(Named joint coordinates)
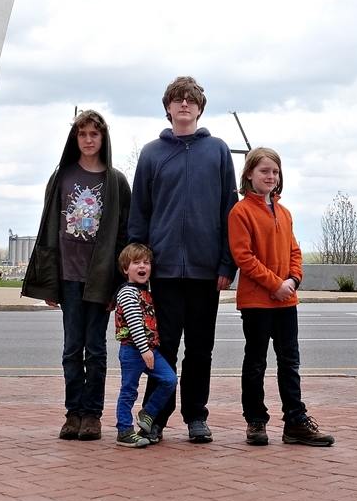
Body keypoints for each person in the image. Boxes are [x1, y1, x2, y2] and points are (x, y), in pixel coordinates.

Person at [128, 75, 237, 444]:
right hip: (165, 271)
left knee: (201, 349)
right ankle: (156, 417)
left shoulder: (219, 151)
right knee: (164, 348)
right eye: (178, 100)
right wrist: (138, 268)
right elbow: (139, 215)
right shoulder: (152, 153)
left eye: (191, 100)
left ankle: (196, 417)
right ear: (169, 108)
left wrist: (227, 264)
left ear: (200, 107)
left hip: (208, 272)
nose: (185, 105)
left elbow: (229, 212)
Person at [22, 109, 131, 441]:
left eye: (94, 134)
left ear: (103, 139)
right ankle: (72, 413)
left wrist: (119, 283)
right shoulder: (61, 177)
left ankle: (92, 415)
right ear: (75, 138)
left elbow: (124, 235)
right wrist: (48, 282)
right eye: (82, 134)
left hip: (100, 277)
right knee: (72, 347)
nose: (88, 140)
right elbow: (47, 230)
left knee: (95, 348)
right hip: (68, 275)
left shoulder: (115, 181)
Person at [228, 146, 335, 447]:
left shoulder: (284, 213)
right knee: (256, 363)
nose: (271, 176)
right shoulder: (241, 212)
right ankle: (256, 422)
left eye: (275, 171)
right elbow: (243, 257)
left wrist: (293, 279)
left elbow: (294, 251)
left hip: (287, 301)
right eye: (264, 171)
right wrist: (275, 283)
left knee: (290, 363)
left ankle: (295, 422)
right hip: (257, 302)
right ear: (249, 174)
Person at [114, 243, 178, 447]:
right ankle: (124, 430)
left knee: (169, 380)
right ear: (126, 269)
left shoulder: (145, 291)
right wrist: (144, 350)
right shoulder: (127, 293)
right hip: (134, 351)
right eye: (136, 263)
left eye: (146, 262)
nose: (142, 266)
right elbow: (134, 323)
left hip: (150, 350)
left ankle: (148, 412)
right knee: (129, 391)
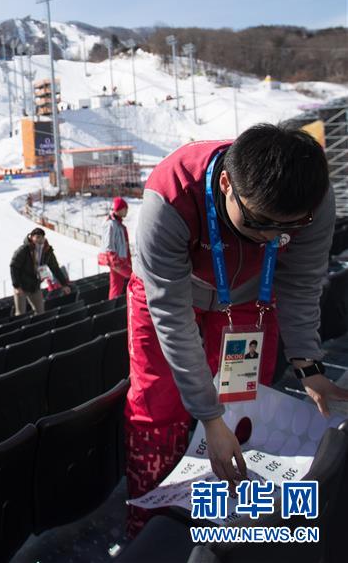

**Goal of the exercise:** An exact copy of the entries, minus the pictures, is what to return.

**Response below:**
Body keypoints for each person in the image. Boxes are [x1, y1, x2, y2] and points are (x, y), in pixel coordinates.

Person at [128, 75, 237, 444]:
right hip: (165, 271)
left knee: (201, 349)
right ankle: (156, 417)
left shoulder: (219, 151)
right knee: (164, 348)
right eye: (178, 100)
right wrist: (138, 268)
right elbow: (139, 215)
right shoulder: (152, 153)
left eye: (191, 100)
left ankle: (196, 417)
right ear: (169, 108)
left wrist: (227, 264)
left ear: (200, 107)
left hip: (208, 272)
nose: (185, 105)
left elbow: (229, 212)
Person at [22, 109, 131, 441]:
left eye: (94, 134)
left ear: (103, 139)
right ankle: (72, 413)
left wrist: (119, 283)
right shoulder: (61, 177)
left ankle: (92, 415)
right ear: (75, 138)
left elbow: (124, 235)
right wrist: (48, 282)
right eye: (82, 134)
left hip: (100, 277)
right knee: (72, 347)
nose: (88, 140)
right elbow: (47, 230)
left knee: (95, 348)
right hip: (68, 275)
left shoulder: (115, 181)
Person at [228, 146, 335, 447]:
left shoulder: (284, 213)
right knee: (256, 363)
nose: (271, 176)
right shoulder: (241, 212)
right ankle: (256, 422)
left eye: (275, 171)
right elbow: (243, 257)
left wrist: (293, 279)
left elbow: (294, 251)
left hip: (287, 301)
right eye: (264, 171)
right wrist: (275, 283)
left knee: (290, 363)
left ankle: (295, 422)
right hip: (257, 302)
right ear: (249, 174)
Person at [114, 243, 178, 447]:
right ankle: (124, 430)
left knee: (169, 380)
right ear: (126, 269)
left shoulder: (145, 291)
right wrist: (144, 350)
right shoulder: (127, 293)
right hip: (134, 351)
right eye: (136, 263)
left eye: (146, 262)
nose: (142, 266)
right elbow: (134, 323)
left hip: (150, 350)
left ankle: (148, 412)
right knee: (129, 391)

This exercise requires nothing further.